Retype the records below exactly as given, but only from the first line through the line with "一銭もお金を投資できないよ！", and without the pictures.
────────
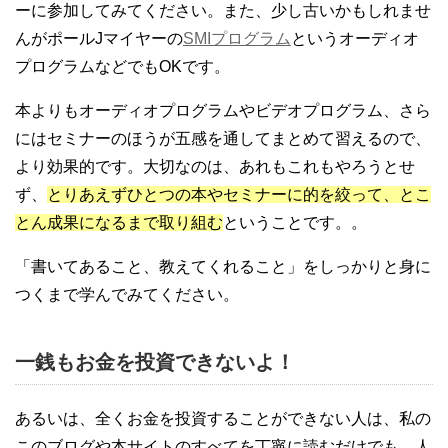
ーに参加してみてください。また、少し古いかもしれませ
んがポールJマイヤーの
SMIプログラム
というオーディオ
プログラムなどでもOKです。
本よりもオーディオプログラムやビデオプログラム、さら
にはセミナーのほうが五感を通してまとめて習えるので、
より効果的です。大切なのは、あれもこれもやろうとせ
ず、
とりあえずひとつの本やセミナーに的を絞って、とこ
とん成果になるまで取り組む
ということです。。
「書いてあること、教えてくれること」をしっかりと身に
つくまで学んでみてください。
一銭もお金を投資できないよ！
あるいは、全くお金を投資することができない人は、私の
このブログや本サイトのすべてを丁寧に読むだけでも、人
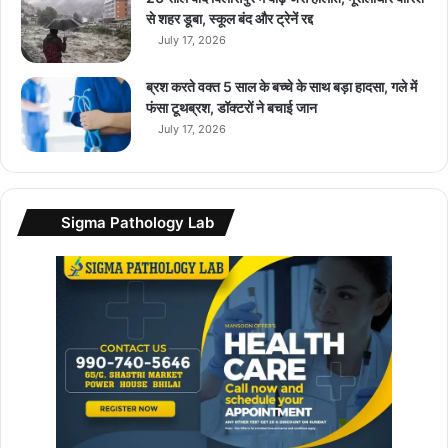
ब
से शहर डूबा, स्कूल बंद और ट्रेनें रद्द
सा
July 17, 2026
इ
टें
ब्रश करते वक्त 5 साल के बच्चे के साथ बड़ा हादसा, गले में
डा
फंसा टूथब्रश, डॉक्टरों ने बचाई जान
उ
July 17, 2026
न
Sigma Pathology Lab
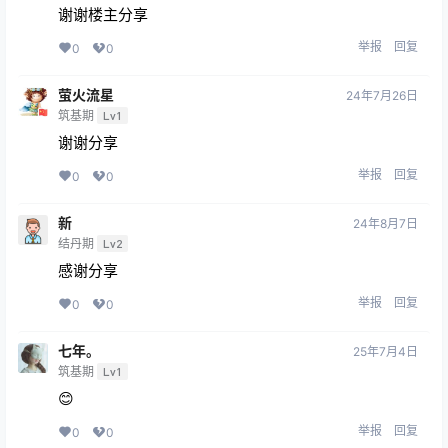
谢谢楼主分享
举报
回复
0
0
萤火流星
24年7月26日
筑基期
Lv1
谢谢分享
举报
回复
0
0
新
24年8月7日
结丹期
Lv2
感谢分享
举报
回复
0
0
七年。
25年7月4日
筑基期
Lv1
😊
举报
回复
0
0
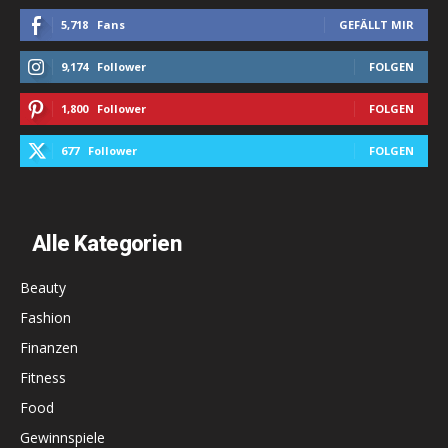
5,718
Fans
GEFÄLLT MIR
9,174
Follower
FOLGEN
1,800
Follower
FOLGEN
677
Follower
FOLGEN
Alle Kategorien
Beauty
Fashion
Finanzen
Fitness
Food
Gewinnspiele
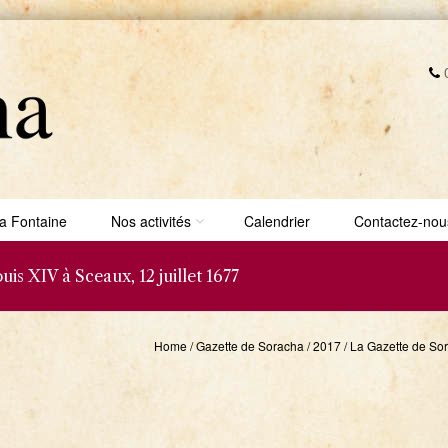
0
a Fontaine
Nos activités
Calendrier
Contactez-nou
is XIV à Sceaux, 12 juillet 1677
Home
/
Gazette de Soracha
/
2017
/
La Gazette de Sor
────────
Response to the exercise »
ーに参加してみてください。また、少し古いかもしれませ
んがポールJマイヤーの
SMIプログラム
というオーディオ
プログラムなどでもOKです。
本よりもオーディオプログラムやビデオプログラム、さら
にはセミナーのほうが五感を通してまとめて習えるので、
より効果的です。大切なのは、あれもこれもやろうとせ
ず、
とりあえずひとつの本やセミナーに的を絞って、とこ
とん成果になるまで取り組む
ということです。。
「書いてあること、教えてくれること」をしっかりと身に
つくまで学んでみてください。
一銭もお金を投資できないよ！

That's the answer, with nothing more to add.